This weekend I started and mostly finished a Kerberos 5-based authentication
plugin for mosquitto (https://github.com/bartbes/mosquitto-krb5
). I would like
to briefly discuss my experiences with the plugin interface, followed by what I
think is the biggest shortcoming of the current interface, and a suggestion to
improve that situation.
As those familiar with Kerberos may know, it is a protocol designed solely for
authentication, and does not provide any mechanisms for authorisation. This
stands in immediate contrast with the plugin API, considering an authentication
plugin is expected to implement not only username/password checking, but also
ACL checking and possibly authentication based on TLS-PSK. As it stands, the
krb5 plugin is mostly useless (which is no less than I had hoped for in this
weekend project), as it provides no access over TLS-PSK, but more importantly,
grants everyone read/write access to every topic, as long as they have a valid
kerberos ticket to authenticate with.
As a small aside, one problem I ran into, both on the broker and on the client,
is that (lib)mosquitto deals with passwords as null-terminated strings, whereas
the MQTT 3.1 specification specifies UTF-8 strings with a specified length (note
that UTF-8 strings can contain null bytes), and MQTT 3.1.1 specifies the
password field as binary data. As it is, I am escaping null bytes in the binary
kerberos data transmitted, which works, but it would have been nicer if this
had not been necessary.
My largest gripe with the plugin interface as it is right now is that only one
plugin can be active at any given time. The krb5 plugin is intended to play a
largely supplementary role, yet the only option at the moment is to have it
replace existing authentication. Rather than split up the plugins, I realise
authentication and authorisation are usually tightly coupled, and I would
therefore suggest the option of allowing multiple plugins at once.
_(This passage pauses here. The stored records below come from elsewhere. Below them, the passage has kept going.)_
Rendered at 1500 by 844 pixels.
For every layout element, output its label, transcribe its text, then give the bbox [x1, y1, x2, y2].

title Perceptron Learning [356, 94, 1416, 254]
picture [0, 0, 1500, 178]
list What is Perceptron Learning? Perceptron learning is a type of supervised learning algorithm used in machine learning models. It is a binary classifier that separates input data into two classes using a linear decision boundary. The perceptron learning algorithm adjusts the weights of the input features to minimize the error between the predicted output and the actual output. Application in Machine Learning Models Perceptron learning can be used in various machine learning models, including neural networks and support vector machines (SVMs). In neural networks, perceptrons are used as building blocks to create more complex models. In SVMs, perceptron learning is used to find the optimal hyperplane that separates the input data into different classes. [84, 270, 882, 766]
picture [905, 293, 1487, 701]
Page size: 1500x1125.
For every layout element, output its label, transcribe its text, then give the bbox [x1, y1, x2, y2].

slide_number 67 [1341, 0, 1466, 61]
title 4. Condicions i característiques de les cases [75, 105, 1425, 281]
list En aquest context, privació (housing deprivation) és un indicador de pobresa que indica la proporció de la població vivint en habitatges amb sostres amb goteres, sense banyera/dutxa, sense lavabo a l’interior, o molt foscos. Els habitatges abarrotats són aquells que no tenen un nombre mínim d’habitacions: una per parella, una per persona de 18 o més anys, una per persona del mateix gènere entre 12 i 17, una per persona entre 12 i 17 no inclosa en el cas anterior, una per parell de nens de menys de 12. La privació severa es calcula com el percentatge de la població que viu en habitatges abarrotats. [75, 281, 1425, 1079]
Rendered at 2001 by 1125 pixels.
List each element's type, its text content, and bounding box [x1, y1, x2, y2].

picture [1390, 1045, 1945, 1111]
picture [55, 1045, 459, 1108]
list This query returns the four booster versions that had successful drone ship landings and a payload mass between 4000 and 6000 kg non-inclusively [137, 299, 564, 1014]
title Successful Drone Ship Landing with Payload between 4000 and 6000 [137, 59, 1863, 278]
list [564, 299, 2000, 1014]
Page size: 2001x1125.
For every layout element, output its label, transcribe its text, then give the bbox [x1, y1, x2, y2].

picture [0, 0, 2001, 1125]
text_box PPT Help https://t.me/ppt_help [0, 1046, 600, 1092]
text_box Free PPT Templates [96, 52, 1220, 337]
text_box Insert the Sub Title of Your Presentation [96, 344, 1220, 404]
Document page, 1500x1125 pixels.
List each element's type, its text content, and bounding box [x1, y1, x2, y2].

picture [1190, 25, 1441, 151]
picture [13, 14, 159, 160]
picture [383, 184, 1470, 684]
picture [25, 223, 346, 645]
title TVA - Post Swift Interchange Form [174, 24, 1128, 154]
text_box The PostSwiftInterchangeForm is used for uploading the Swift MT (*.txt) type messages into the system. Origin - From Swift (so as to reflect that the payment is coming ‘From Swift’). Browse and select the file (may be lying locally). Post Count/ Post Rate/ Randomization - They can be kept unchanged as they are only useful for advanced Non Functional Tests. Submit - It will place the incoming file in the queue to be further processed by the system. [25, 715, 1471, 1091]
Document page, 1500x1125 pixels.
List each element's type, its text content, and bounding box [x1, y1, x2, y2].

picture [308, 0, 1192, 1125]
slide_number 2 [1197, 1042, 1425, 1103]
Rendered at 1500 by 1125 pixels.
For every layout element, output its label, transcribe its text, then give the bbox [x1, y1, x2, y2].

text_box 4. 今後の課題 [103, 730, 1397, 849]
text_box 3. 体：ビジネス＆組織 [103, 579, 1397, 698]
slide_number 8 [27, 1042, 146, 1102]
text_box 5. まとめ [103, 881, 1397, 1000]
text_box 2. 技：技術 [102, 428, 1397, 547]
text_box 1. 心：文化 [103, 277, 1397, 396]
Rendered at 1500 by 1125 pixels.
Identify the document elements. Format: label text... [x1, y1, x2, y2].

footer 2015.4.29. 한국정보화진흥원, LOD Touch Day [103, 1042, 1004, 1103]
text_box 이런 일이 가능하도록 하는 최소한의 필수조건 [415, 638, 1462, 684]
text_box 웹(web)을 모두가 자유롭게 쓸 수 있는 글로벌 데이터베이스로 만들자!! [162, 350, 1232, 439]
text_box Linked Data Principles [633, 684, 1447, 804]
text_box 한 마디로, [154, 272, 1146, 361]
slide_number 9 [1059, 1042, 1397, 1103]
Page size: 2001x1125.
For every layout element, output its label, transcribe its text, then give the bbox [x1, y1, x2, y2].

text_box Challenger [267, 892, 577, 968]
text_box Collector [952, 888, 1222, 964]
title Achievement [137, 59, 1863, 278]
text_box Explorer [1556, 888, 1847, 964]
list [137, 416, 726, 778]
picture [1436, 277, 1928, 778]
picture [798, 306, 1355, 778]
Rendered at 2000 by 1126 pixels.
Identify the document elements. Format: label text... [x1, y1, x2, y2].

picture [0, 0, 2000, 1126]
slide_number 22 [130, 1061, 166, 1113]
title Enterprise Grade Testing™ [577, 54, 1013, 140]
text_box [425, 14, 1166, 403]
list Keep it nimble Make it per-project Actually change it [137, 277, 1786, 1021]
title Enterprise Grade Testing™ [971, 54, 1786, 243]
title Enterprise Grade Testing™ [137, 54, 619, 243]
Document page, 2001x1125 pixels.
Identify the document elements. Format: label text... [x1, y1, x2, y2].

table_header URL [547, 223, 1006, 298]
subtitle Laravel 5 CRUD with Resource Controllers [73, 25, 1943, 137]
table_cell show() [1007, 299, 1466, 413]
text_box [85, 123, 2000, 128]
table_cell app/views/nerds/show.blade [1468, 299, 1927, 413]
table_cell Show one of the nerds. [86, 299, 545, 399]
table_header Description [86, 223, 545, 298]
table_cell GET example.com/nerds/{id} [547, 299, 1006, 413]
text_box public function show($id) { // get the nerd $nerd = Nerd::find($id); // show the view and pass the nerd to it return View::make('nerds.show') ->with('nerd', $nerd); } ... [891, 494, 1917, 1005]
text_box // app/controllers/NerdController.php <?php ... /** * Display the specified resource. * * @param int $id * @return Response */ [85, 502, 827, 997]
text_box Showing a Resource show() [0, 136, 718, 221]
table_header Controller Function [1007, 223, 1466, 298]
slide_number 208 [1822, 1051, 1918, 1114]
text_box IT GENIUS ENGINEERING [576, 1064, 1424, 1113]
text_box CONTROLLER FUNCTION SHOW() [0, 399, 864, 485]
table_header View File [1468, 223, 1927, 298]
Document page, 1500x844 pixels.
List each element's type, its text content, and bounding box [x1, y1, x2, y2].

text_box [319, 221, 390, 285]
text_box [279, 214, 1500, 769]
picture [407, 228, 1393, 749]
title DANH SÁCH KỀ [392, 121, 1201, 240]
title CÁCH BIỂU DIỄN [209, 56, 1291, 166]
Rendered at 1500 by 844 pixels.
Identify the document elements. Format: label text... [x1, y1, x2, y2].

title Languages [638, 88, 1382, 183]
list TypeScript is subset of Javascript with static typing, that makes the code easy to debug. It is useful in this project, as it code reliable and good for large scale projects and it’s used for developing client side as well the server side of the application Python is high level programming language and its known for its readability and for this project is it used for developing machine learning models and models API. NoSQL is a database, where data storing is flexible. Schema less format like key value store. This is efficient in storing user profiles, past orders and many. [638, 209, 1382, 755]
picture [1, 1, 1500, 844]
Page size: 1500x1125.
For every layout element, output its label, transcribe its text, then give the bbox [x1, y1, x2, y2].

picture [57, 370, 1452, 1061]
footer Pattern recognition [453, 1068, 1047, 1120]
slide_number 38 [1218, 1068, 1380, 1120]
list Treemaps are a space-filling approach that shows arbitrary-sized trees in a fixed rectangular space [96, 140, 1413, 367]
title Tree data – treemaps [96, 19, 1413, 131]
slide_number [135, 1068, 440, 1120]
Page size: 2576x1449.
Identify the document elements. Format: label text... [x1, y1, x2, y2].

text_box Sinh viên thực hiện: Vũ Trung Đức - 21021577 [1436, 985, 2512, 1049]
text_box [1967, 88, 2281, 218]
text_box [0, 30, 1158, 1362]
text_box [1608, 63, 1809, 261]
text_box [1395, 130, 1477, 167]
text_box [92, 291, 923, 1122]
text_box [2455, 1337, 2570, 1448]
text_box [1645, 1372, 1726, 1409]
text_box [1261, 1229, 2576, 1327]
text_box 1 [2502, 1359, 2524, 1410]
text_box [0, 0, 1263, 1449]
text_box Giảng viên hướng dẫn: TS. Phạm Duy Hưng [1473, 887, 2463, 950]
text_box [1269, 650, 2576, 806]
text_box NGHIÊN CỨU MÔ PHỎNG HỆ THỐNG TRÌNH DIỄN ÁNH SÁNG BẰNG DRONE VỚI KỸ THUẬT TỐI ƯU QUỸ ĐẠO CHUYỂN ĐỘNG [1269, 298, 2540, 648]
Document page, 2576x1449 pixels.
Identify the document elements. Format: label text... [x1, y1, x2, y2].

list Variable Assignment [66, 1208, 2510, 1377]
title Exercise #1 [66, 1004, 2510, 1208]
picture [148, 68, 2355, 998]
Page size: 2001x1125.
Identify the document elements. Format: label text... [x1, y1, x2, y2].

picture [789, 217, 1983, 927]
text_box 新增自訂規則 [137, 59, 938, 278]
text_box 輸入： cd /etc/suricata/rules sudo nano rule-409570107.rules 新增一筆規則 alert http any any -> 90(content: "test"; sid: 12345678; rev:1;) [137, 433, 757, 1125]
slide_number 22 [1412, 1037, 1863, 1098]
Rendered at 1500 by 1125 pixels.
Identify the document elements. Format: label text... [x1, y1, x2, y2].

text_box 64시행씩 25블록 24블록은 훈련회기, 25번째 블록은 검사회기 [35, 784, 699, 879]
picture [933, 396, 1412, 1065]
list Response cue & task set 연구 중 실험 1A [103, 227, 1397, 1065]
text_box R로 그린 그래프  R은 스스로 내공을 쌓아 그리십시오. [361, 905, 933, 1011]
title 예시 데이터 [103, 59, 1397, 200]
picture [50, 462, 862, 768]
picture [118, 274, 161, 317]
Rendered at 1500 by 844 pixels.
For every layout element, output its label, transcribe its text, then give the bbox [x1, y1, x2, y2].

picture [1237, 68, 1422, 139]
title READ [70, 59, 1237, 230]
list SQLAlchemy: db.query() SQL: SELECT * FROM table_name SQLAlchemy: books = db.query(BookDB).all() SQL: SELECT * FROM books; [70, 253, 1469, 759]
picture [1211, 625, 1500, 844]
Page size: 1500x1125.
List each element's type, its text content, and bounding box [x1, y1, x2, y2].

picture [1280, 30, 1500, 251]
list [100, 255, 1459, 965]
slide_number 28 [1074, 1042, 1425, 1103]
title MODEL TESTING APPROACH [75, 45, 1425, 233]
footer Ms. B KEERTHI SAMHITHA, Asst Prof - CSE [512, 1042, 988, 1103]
My suggestion is inspired by PAM, which allows a plugin to either grant access
immediately, deny access immediately or to "defer" action. Now, PAM has a much
more complicated setup, but these three actions should suffice for mosquitto, in
my opinion. The authentication/authorisation workflow would consist of the
- If the plugin returns MOSQ_AUTH_GRANTED, access is immediately granted, the
user authenticated correctly, obtained the requested access if this is an ACL
call, or provided a correct TLS-PSK.
- If the plugin returns MOSQ_AUTH_DENIED, access is immediately denied, the
plugin has an explicit rule to deny this action, either this user does not
match some criteria but does exist, the password did not match or access to
this topic is definitely denied.
- If the plugin instead returns MOSQ_AUTH_DEFERRED, the next plugin in the
(configuration) list is invoked.
- If at the end of authentication/authorisation the status is
MOSQ_AUTH_DEFERRED, there was no plugin granting access, so it is then
This, to me, seems like a relatively small modification to the plugin
architecture that would greatly enhance the possibilities the owner of a broker
has. In my case, I would first allow krb5-based authentication, then fall back
to the inbuilt mosquitto behaviour, allowing private key authentication and
lastly, passwords. Similarly, since the krb5 plugin has no information about
ACL, it would immediately return MOSQ_AUTH_DEFERRED, and the normal ACL file
would get used.
Of course this is only a suggestion, and I would appreciate any feedback you may
have, I would much rather have a good plugin architecture than have my way.
P.S. Sorry about the length, I guess the same burst of inspiration that got me
to write the plugin in the first place also hit me while writing this email.